#### TRECHO APRESENTADO

____

A linguagem, meio de comunicação e
interação, é fruto da liberdade. O poder das palavras, que possuem vida, mas
podem, muitas vezes, ser a voz, arrancada à força, por um poder arbitrário.
O
narrador-personagem redige o texto, em forma de diário, pedindo socorro a
alguém de nome Zé, que é ele mesmo no passado, como se pode inferir quando se
refere ao Zé como um homem “rijo como um cabo de metal”. Ele expõe a memória
atormentada de um homem mergulhado no medo, que se sente culpado e covarde por
não ter suportado as torturas, dando a seus algozes as palavras que eles
queriam: onde estava Antônio, um militante de esquerda como ele mesmo.
O
conto começa com a chegada de representantes do Governo para levar o narrador,
nove anos depois, a dar um novo depoimento. Aqui se pode perceber uma
intertextualidade com a Bíblia no que se refere à contagem das horas naquela
época. Na terceira hora Jesus foi crucificado e morreu na sexta hora (meio-dia),
desse momento até a nona hora houve trevas sobre a terra. O narrador vivia nas
trevas se considerarmos seus tormentos.

____

#### O QUE FAZER
Retome a análise do conto sobre o narrador que cedeu à tortura e continue-a a partir da última frase. A listagem não faz falta aqui.

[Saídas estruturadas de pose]
____

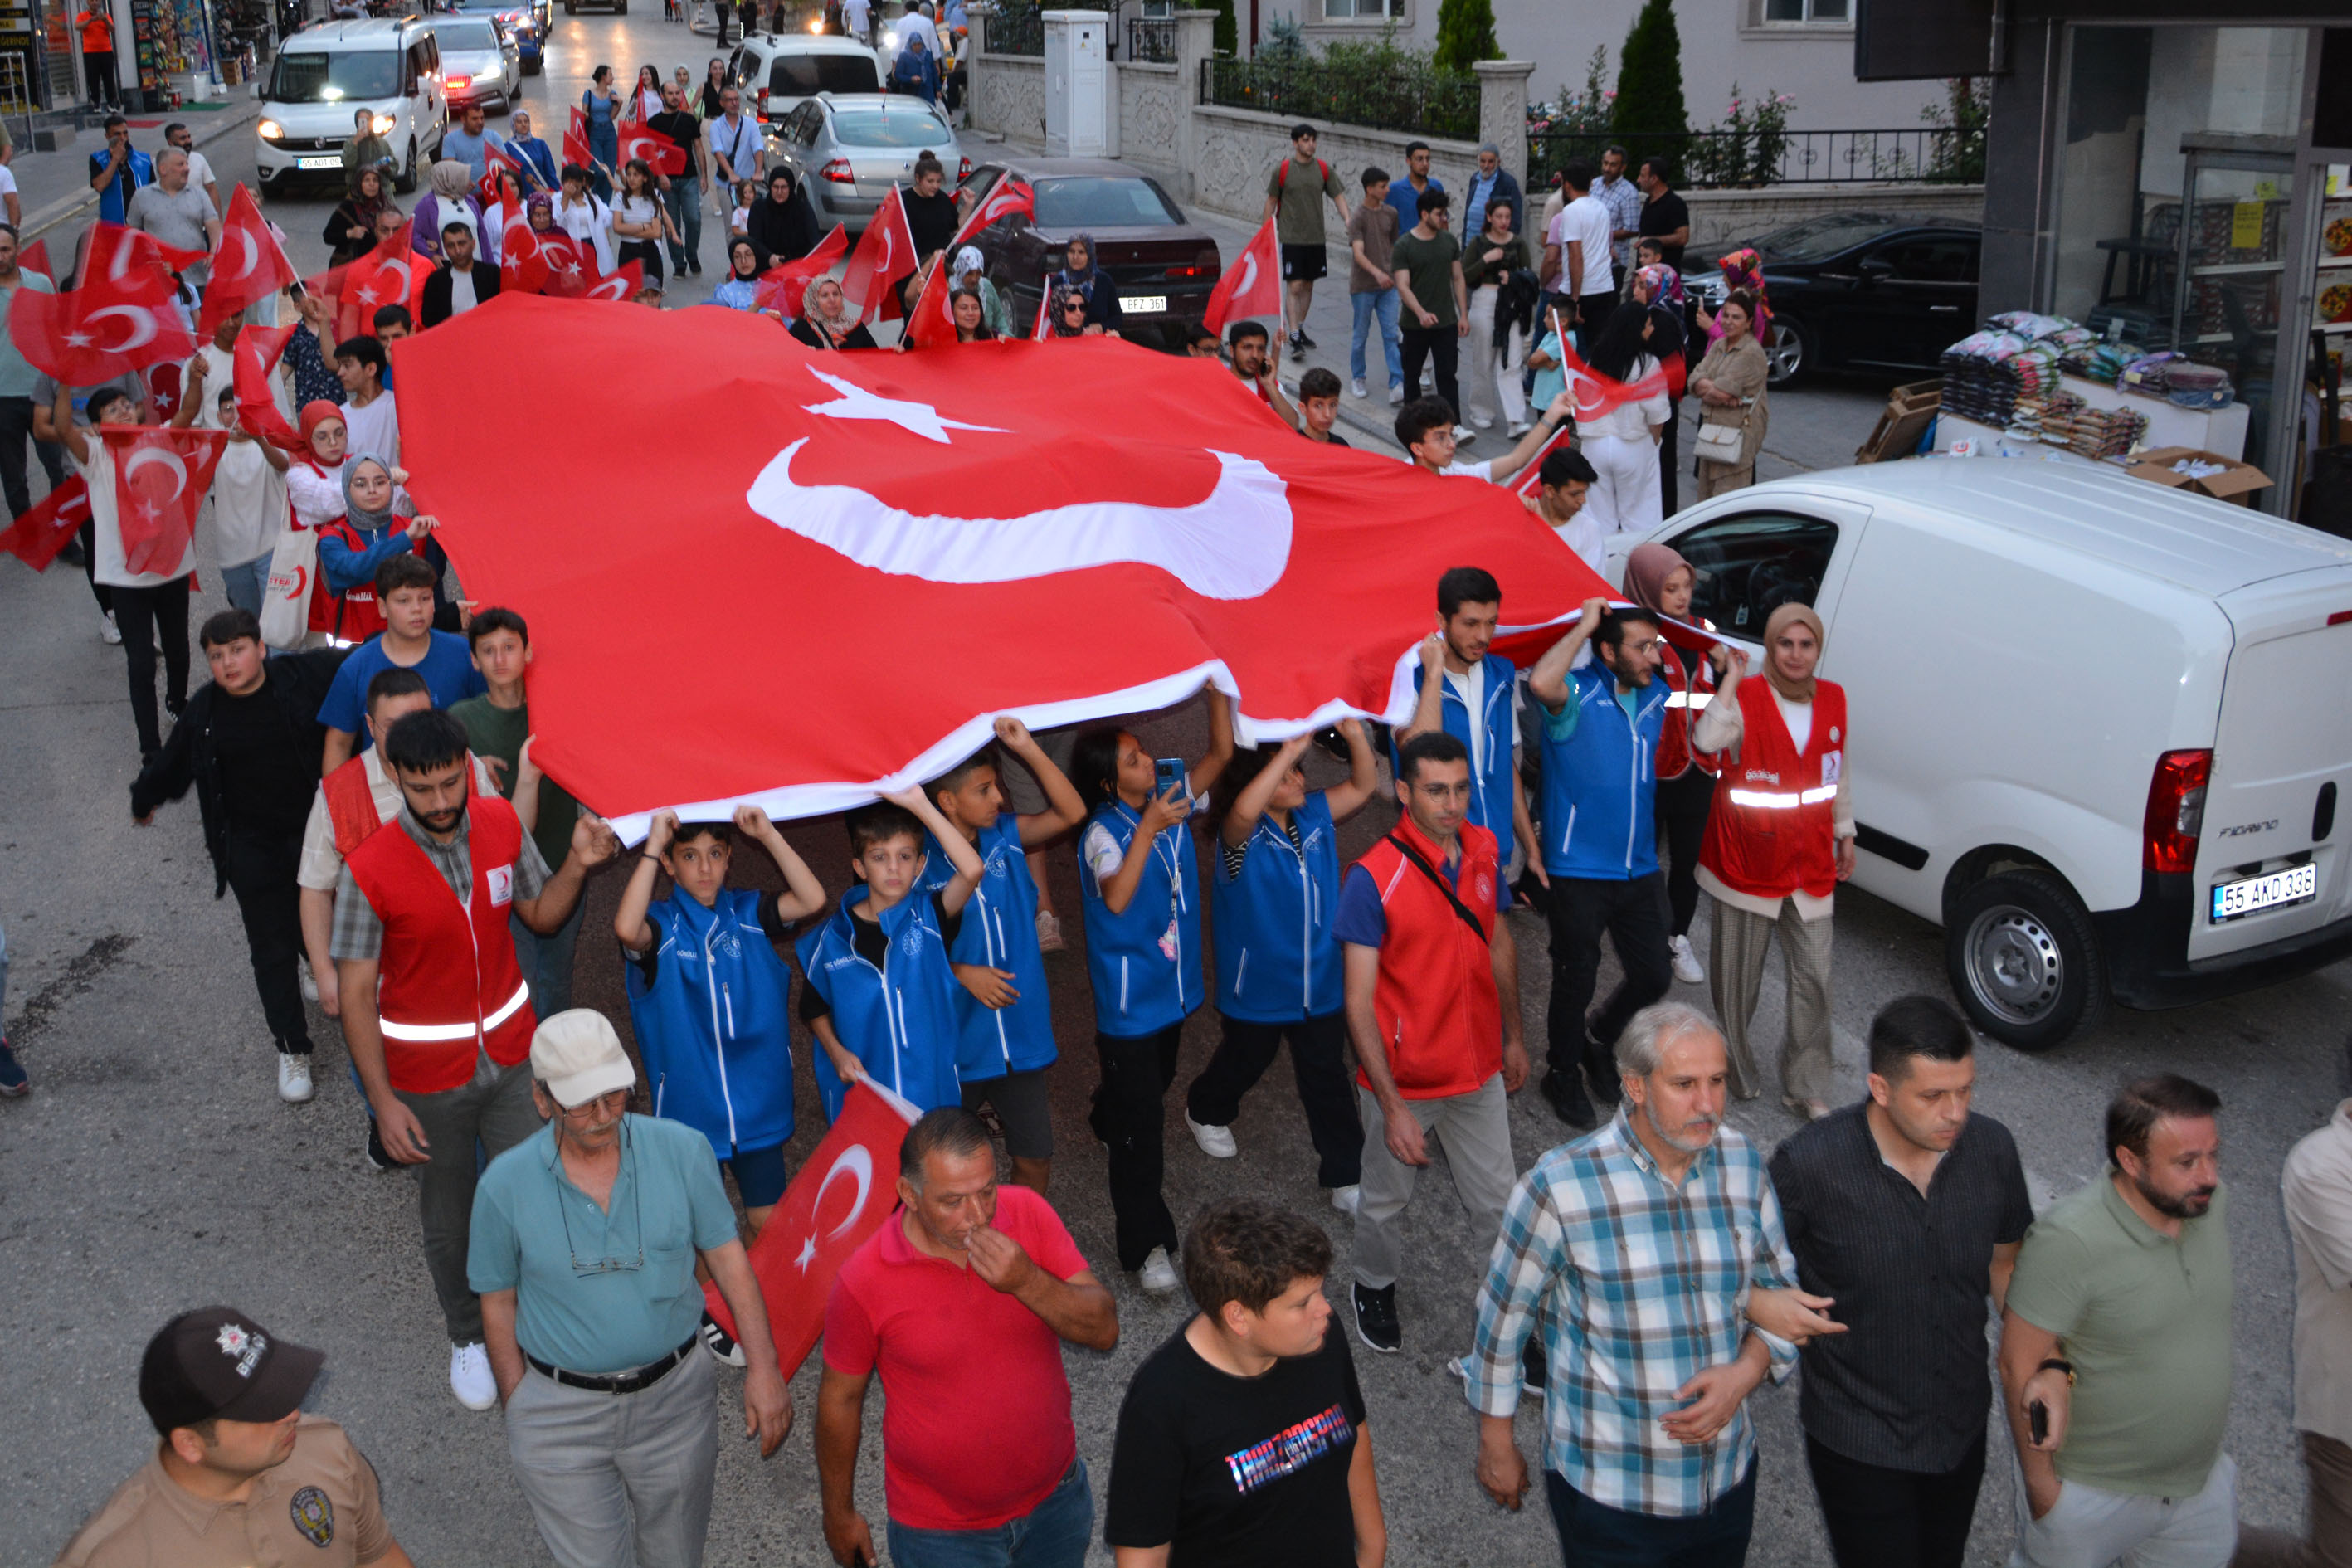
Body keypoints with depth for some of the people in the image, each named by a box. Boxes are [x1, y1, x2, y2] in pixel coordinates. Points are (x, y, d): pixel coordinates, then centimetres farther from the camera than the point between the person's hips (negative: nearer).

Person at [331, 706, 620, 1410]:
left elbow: (540, 914, 5)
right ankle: (467, 1337, 40)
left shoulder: (501, 824, -10)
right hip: (430, 1074, -3)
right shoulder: (369, 871, -23)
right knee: (449, 1213, 16)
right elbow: (355, 993, -16)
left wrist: (578, 864, -15)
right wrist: (383, 1102, -17)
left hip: (512, 1053, 3)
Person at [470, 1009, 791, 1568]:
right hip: (561, 1415, -1)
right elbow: (498, 1301, 1)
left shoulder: (681, 1150, -11)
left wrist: (762, 1367, -5)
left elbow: (726, 1255, -2)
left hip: (673, 1395, 1)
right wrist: (518, 1407, 3)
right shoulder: (504, 1185, -12)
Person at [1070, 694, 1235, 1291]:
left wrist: (1217, 687, -14)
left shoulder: (1170, 794, -3)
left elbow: (1222, 753, -1)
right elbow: (1117, 898, -38)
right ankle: (1146, 1243, 4)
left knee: (1154, 1085, 25)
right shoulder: (1104, 832, -23)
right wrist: (1149, 829, -45)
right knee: (1141, 1115, -4)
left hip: (1172, 984, 7)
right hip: (1128, 999, -7)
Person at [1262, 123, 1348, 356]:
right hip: (1291, 238, -4)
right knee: (1294, 287, -10)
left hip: (1316, 238, 4)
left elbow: (1338, 195, 5)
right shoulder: (1283, 169, -6)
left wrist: (1347, 219, -12)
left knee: (1308, 286, 13)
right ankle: (1294, 337, -11)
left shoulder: (1323, 168, 3)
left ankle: (1300, 329, 28)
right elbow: (1271, 201, 2)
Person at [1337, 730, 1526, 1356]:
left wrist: (1513, 1036, 16)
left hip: (1479, 1070, 4)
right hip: (1403, 1080, -4)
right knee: (1386, 1201, 18)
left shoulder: (1482, 851, -6)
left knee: (1497, 1203, 12)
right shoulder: (1374, 877, -23)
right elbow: (1359, 1003, -21)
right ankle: (1375, 1288, 45)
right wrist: (1392, 1106, -22)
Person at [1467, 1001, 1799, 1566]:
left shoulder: (1744, 1164, -6)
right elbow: (1503, 1314, -6)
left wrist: (1745, 1372, -12)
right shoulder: (1561, 1186, -19)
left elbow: (1780, 1293, 7)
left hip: (1728, 1474, 4)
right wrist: (1496, 1444, 2)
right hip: (1608, 1491, -4)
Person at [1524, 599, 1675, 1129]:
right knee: (1576, 977, 8)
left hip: (1640, 869, 6)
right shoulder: (1578, 694, -15)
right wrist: (1582, 626, -29)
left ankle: (1599, 1040, 39)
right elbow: (1542, 683, -39)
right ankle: (1562, 1074, 30)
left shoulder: (1658, 696, 6)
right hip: (1579, 871, -6)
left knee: (1654, 975, 11)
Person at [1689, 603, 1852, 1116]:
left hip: (1811, 863, 4)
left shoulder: (1834, 700, 6)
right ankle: (1737, 1073, 27)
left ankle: (1807, 1088, 13)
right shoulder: (1747, 697, -10)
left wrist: (1845, 833, 21)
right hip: (1748, 857, -3)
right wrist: (1731, 678, -26)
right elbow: (1707, 740, -31)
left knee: (1814, 980, 1)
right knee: (1738, 976, 8)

____

#### RESULTADO
Ele
não faz perguntas e segue tentando adivinhar o que irá lhe acontecer. O medo e
a lembrança dos momentos de tortura vividos no passado vão passando pela sua cabeça,
assim como seu sofrimento e seu sentimento de culpa. Muitas reflexões sobre o
amor, a amizade, o perdão, o poder, e principalmente, o poder das palavras,
despertam em seu coração.
Durante o interrogatório, ele se assusta
quando eles querem saber onde está Antônio, pois todos sabiam que ele havia
sido torturado, morto e enterrado clandestinamente às margens de um rio, para
que seu corpo nunca fosse encontrado. Mas as autoridades da época divulgaram
que ele havia fugido para Paris. Nesse contexto, percebe-se que os inquisidores
utilizam a ironia retórica (dupla possibilidade), tendo em vista que esse
recurso se liga à dominação do outro, por meio do poder, de acordo com Duarte
(2006). Segundo, ainda, a autora, “a ironia não é apenas uma questão de
vocabulário, mas implica também atitudes ou pensamentos, em que o receptor
possa perceber que as palavras não têm um sentido fixo e único, mas podem
variar conforme o contexto”. A ironia mobiliza diferentes vozes no texto, as
quais instauram a polifonia. Antônio poderia estar vivendo como clandestino em
algum lugar do país, ou ele teria sido realmente morto, é uma reflexão dirigida
ao leitor para que reflita, considerando-se a dúvida como ironia humoresque, uma vez que o conto reflete
um momento político complexo e apresenta um narrador também complexo: marcas de
indefinição e ambiguidade que caracterizam esse tipo de ironia.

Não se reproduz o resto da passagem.